Caro don Giovanni, fin da piccola mi hanno insegnato che il paradiso bisogna guadagnarselo con le opere buone e con i sacrifici della vita. A me è capitato di tutto. Adesso sono una delle tante persone anziane che vivono da sole. Non ho avuto marito e non ho avuto figli. Da maestra elementare di bambini ne ho conosciuti e amati molti. Ma non sono stata la mamma di nessuno. La mia poca fede si è inaridita insieme a me. E adesso mi chiedo: tutta questa fatica servirà per andare in paradiso? Ma che senso ha avuto la mia vita mediocre? Perdoni il mio sfogo da vecchia cinica e malinconica.

Cara amica sono andato a “pescare” il suo messaggio sepolto tra gli altri da molto tempo. La tentazione di lasciar smarrire un lamento c’è stata, ma poi ho pensato che sicuramente lei potrà fare ancora un sacco di bene a molti, e che non potevo perdere l’occasione di ricordare con lei la bella parabola che oggi si ascolta nella Messa domenicale.

Secondo questa Parola, non si deve passare la vita a guadagnarsi il paradiso.

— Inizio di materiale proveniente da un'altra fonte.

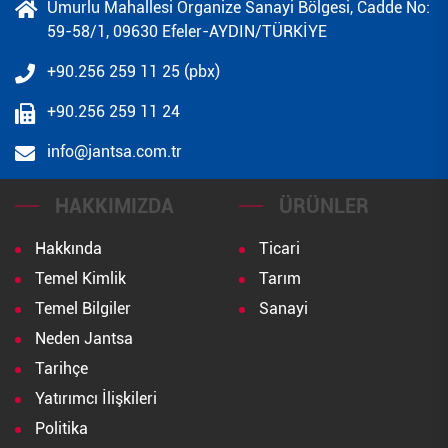
Umurlu Mahallesi Organize Sanayi Bölgesi, Cadde No:
59-58/1, 09630 Efeler-AYDIN/TÜRKİYE
+90.256 259 11 25 (pbx)
+90.256 259 11 24
info@jantsa.com.tr
HAKKIMIZDA
ÜRÜNLER
Hakkında
Ticari
Temel Kimlik
Tarım
Temel Bilgiler
Sanayi
Neden Jantsa
Tarihçe
Yatırımcı İlişkileri
Politika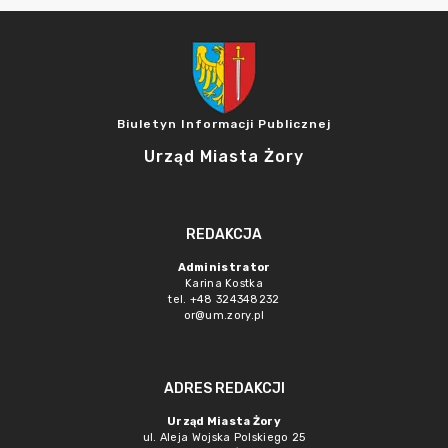
Biuletyn Informacji Publicznej
Urząd Miasta Żory
REDAKCJA
Administrator
Karina Kostka
tel. +48 324348232
or@um.zory.pl
ADRES REDAKCJI
Urząd Miasta Żory
ul. Aleja Wojska Polskiego 25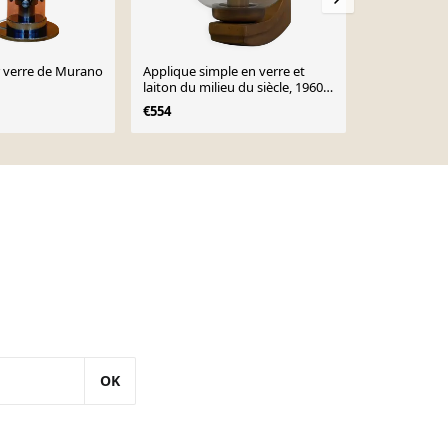
 verre de Murano
Applique simple en verre et
Lampe de ta
laiton du milieu du siècle, 1960,
sphère en v
Allemagne
€554
€995
OK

Bisogna subito, adesso, accettare l’invito ad una grande cena nuziale, dove già si possono gustare le delizie del paradiso: una cena alla quale possono partecipare sia  i buoni, sia i cattivi come me. Pensi: non una cena dove possono andare i buoni, ma non i cattivi. Adesso la regola è un’altra: sei buono se accetti l’invito, chiunque tu sia e qualunque sia la tua vita. E’ una cena d’amore, preparata per chi è povero, per chi è stanco, per chi è triste, per chi ha paura…Basta presentarsi dichiarando la ragione dell’invito: io chiedo di imparare l’umiltà, lei magari chiede un segno di amicizia e di affetto, come quello che le davano i suoi scolari.

La Parabola dice infatti che bisogna avere l’abito nuziale! E quest’abito è semplicemente la povertà della nostra vita trasformata in preghiera. E’ una cena lussuosa per povera gente. Probabilmente chi è a posto, chi ha capito tutto, chi non ha bisogno di nessuno, non trova il tempo nè la voglia di andare a questa cena. E vedrà che questa cena le metterà il desiderio di fare anche della sua vita una bella festa di gioia e di amore. Molta gente aspetta di essere invitata. Se lei non ne conosce, io ho pronta una lista lunga lunga. Se mi viene a trovare alla Dozza, l’invito alla nostra cena.

Buona Domenica. Giovanni. 8 ottobre 2011

Ero ricca e adesso sono povera. Non le sto a raccontare tutta la storia. Le dico solo che mi piaceva avere disponibilità per aiutare altri. E mi piaceva farlo nel segreto come suggerisce Gesù. Adesso mi è molto difficile dovere invece uscire allo scoperto per dire che io e mio marito abbiamo fame. Le scrivo queste parole per dire la mia solidarietà con tanti che si trovano nel bisogno come me, ma anche per chiederle se posso sperare un aiuto anche da lei. Grazie in anticipo. Messaggio firmato.

La Signora che mi ha scritto questo biglietto ho già potuto incontrarla, ma lei mi ha chiesto di pubblicarlo perché desidera in ogni modo rendere pubblica una situazione che insieme a lei colpisce molti altri che mai avrebbero pensato di dover chiedere aiuto.

Anch’io non ho bisogno di descrivere la sua situazione, che certamente voi lettori potrete facilmente immaginare. In queste ultime settimane ho dovuto constatare con stupore e sconforto il dilagare di povertà così estreme, dove la difficoltà concreta della situazione si intreccia con la fatica di dover denunciare il proprio bisogno.

Ho cercato il mio caro amico prof. Andrea Segre, Preside della Facoltà di Agraria, sulla possibilità di allargare il prezioso servizio del Last Minute Food , un progetto da lui attuato per poter ricevere dai grandi centri commerciali cibi che andando verso la scadenza vengono ritirati dai banchi di vendita pur avendo ancora tempi lunghi di garanzia. Da questa splendida idea siamo stati molto aiutati in questi anni. Lui mi diceva che le possibilità sono molto ampie.

E’ però necessario che tra coloro che possono partecipare all’impresa ci sia un grande accordo e un solidale procedere. Ho pensato che il modo più semplice per rispondere all’appello della signora che mi ha scritto fosse quello di affidare questa vicenda all’attenzione alla sensibilità di quelli che da molti anni mi regalano la loro amicizia su questa piccola rubrica domenicale alla quale mi sono molto affezionato proprio perché ha moltiplicato l’orizzonte delle mie amicizie.